**Что сделать**: Перепишите дословно фрагмент отрывка о Герцене от слов «Конечно, Мишле был» до слов «своей жизненной долговечностью.» включительно.

**Выбранный отрывок**:
::::::::::
«…Слишком много занимаются Россиею императорскою, Россиею официальной и слишком мало Россиею народной, Россиею безгласной».
Конечно, Мишле был потрясен и не мог не признать правоты Герцена, читая эти глубокие, полные мудрой горечи мысли, отличающиеся своей жизненной долговечностью.
Сам Герцен ставил «Русский народ и социализм» в ряд своих наиболее удачных произведений. Можно спорить с ним, но надо признать, что оно было в ту пору выражением его коренной мысли о судьбе русского народа и стало одним из тех источников, из которых выросло движение, известное под именем народничества.
В произведении этом Герцен, человек городской, урбанист, поклонник крупных центров мировой цивилизации, преображается в российского мужичка (о, Тимоша Всегдаев, где ты со своей «теорией контрастов»?), проповедника общины, которая своим мудрым артельным началом приведет Россию (а может быть, — кто знает! — и весь мир) прямехеньким путем в рай социализма. Ибо Россия — страна крестьянская, и вечно ей быть такой. В этой крестьянской предопределенности вся суть России — таково твердое убеждение Герцена, и именно это стало колыбелью будущего народничества. Это была крестьянская утопия великого русского интеллигента. В его отношении к крестьянству было что-то родственное отношению взрослого к ребенку. Он не замечал этого.
::::::::::
**Исходные данные**:

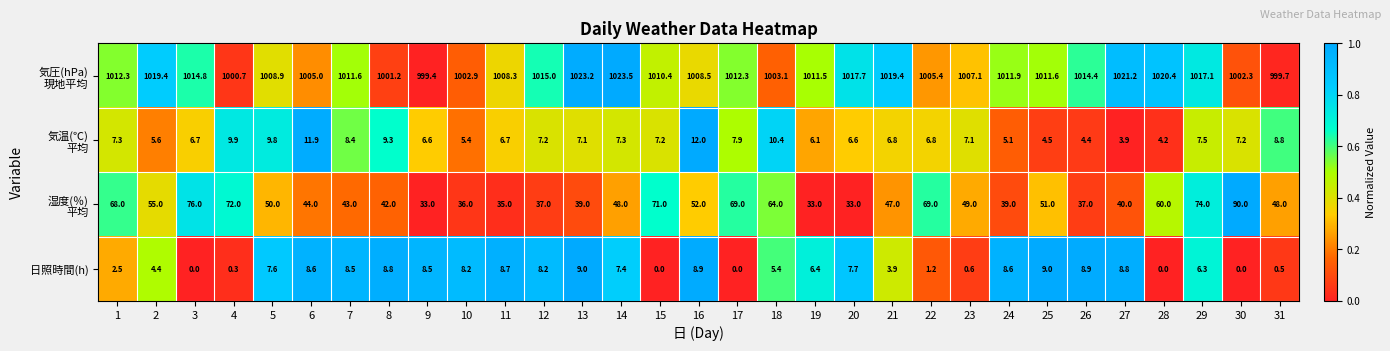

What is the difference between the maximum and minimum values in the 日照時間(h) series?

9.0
::::::::::
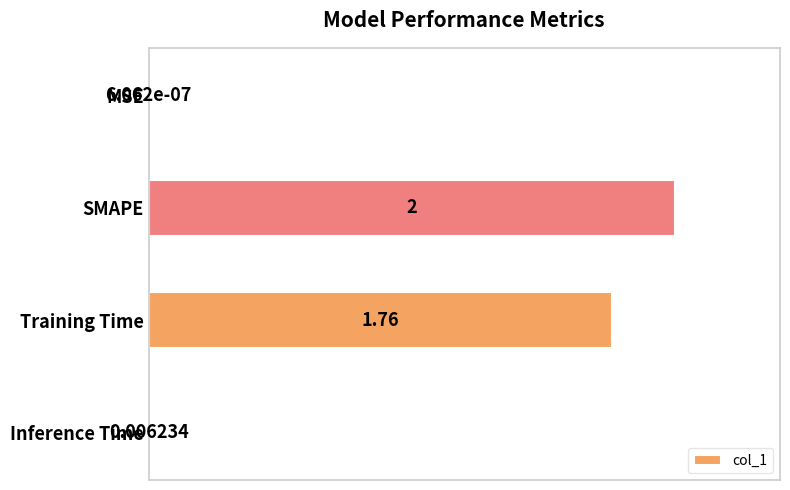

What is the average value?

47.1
::::::::::
**Результат выполнения**:
Конечно, Мишле был потрясен и не мог не признать правоты Герцена, читая эти глубокие, полные мудрой горечи мысли, отличающиеся своей жизненной долговечностью.